The Bristol-based Scot, who was attached to The Players Club for 17 years and won the region’s Order of Merit in 2006, died on the eve of the Staysure PGA Seniors Championship at the London Golf Club.
A minute’s silence in his memory was held at the time he had been due to tee off and the head of the Staysure Tour, Mark Aspland, said: “It is with great sadness that we have awoken to the news of the passing of Gordon Brand Jnr.
“Gordon was a huge advocate of the game and one of the stars of Scottish golf during his time on the European Tour. His 12 years on the Staysure Tour will be remembered fondly, especially his debut win in Jersey.
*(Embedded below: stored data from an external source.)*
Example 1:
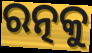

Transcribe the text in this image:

ରତ୍ନକୁ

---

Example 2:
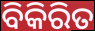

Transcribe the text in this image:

ବିକିରିତ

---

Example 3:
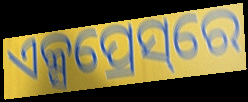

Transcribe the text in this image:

ଏକ୍ସପ୍ରେସ୍‌ରେ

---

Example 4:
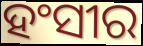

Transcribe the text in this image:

ହଂସୀର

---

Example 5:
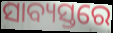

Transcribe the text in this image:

ସାବ୍ୟସ୍ତରେ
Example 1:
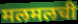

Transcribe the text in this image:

मलमलची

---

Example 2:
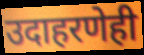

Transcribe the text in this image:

उदाहरणेही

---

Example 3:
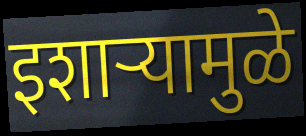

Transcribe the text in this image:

इशाऱ्यामुळे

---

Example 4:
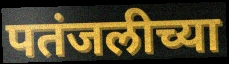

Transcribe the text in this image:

पतंजलीच्या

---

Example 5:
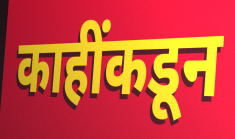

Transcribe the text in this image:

काहींकडून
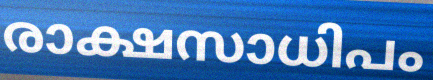
രാക്ഷസാധിപം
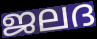
ജലദ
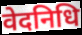
वेदनिधि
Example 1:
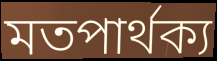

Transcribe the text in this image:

মতপার্থক্য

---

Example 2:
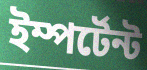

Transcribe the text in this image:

ইম্পর্টেন্ট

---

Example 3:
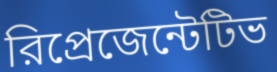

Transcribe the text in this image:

রিপ্রেজেন্টেটিভ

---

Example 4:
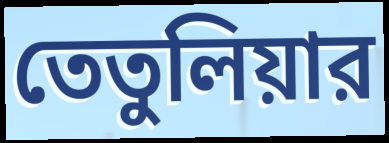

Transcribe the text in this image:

তেতুলিয়ার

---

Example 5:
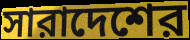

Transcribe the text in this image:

সারাদেশের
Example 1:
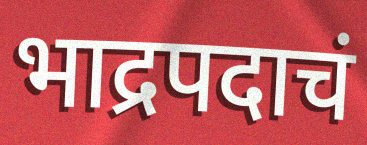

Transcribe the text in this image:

He will be sorely missed by everyone at the Staysure Tour.”
Justin Rose, Sam Torrance, Thomas Bjorn, Sandy Lyle and Sir Nick Faldo were among the host of stars, past and present, who paid tribute.
Sir Nick was a rival on the European Tour and a team-mate when Gordon made his two appearances in the Ryder Cup – at Muirfield Village in 1987 when Europe won on American soil for the first time and two years later at The Belfry where the trophy was retained.
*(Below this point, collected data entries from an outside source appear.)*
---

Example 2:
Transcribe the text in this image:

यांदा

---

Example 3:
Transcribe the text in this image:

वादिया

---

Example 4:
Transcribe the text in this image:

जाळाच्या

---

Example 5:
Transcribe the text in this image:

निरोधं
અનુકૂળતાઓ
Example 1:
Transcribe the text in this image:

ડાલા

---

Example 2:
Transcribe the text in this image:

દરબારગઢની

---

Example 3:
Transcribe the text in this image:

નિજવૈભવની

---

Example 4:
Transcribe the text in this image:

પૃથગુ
“I played lots of tournament golf all across Europe with Gordon back in the day and his record shows what a good player he was,” said Sir Nick.
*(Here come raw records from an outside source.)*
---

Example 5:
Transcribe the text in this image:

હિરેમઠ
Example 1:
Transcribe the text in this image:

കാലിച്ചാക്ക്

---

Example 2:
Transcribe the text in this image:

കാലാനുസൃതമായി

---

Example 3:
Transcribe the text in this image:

“However, we unanimously all agree it was his character that was his 15th club.”
Gordon had been born in Kirkcaldy, Scotland, 29 years prior to that historic triumph at Muirfield Village and golf was clearly in the genes.
His father, Gordon Brand Snr, who passed away in December 2017, was the professional at Knowle Golf Club, Bristol, for many years.
Gordon was also attached to the club from 1981 to 1990 by which time his professional career was flourishing.
It followed a successful spell as an amateur which saw him represent Scotland in the Eisenhower Trophy and Great Britain and Ireland in the 1979 Walker Cup before turning professional two years later.
He won the European Tour Q School in the same year and two European Tour events in 1982, his maiden season. He went on to win six more European Tour tournaments, the last of them in 1993, and finished in the top 10 of the Tour’s Order of Merit on six occasions.
He joined the Senior Tour in 2010 and won two events – the Matrix Jersey Classic in the same year and the WINSTONgolf Senior Open in 2013.
His long association with the Players Club had begun 11 years previously when it opened in 2002.
“Gordon was with us from day one,” recalled Adrian Stiff, designer of the club’s Codrington Course, a director of the company that owns it and a close friend.
“The course is up to European Tour standard and so are the practice facilities. Gordon was one of several European Tour players who practised there and was with us ever since.
“But his association with us was not just about him and his game. He gave his time freely to members and was marvellous with the Gloucestershire juniors.
“He was also great company. He had a wonderful sense of humour, was quick-witted, very funny and doted on his dogs.
“We’re all devastated by what’s happened and still can’t believe it. He was here practising for the Staysure PGA Seniors Championship and seemed fighting fit. He will be missed terribly.”
Gordon’s quick wit, knowledge of the game and fund of stories resulted in him being a regular guest on the European Tour’s Race to Dubai podcast, commentator for The Open Radio, most recently at Royal Portrush last month, and in-demand as an accomplished after-dinner speaker.
Gordon is survived by his wife Sheena, mother ‘Nan’, brother Michael, nephew Alex and a legion of friends to whom The PGA extends sincere and heartfelt condolences.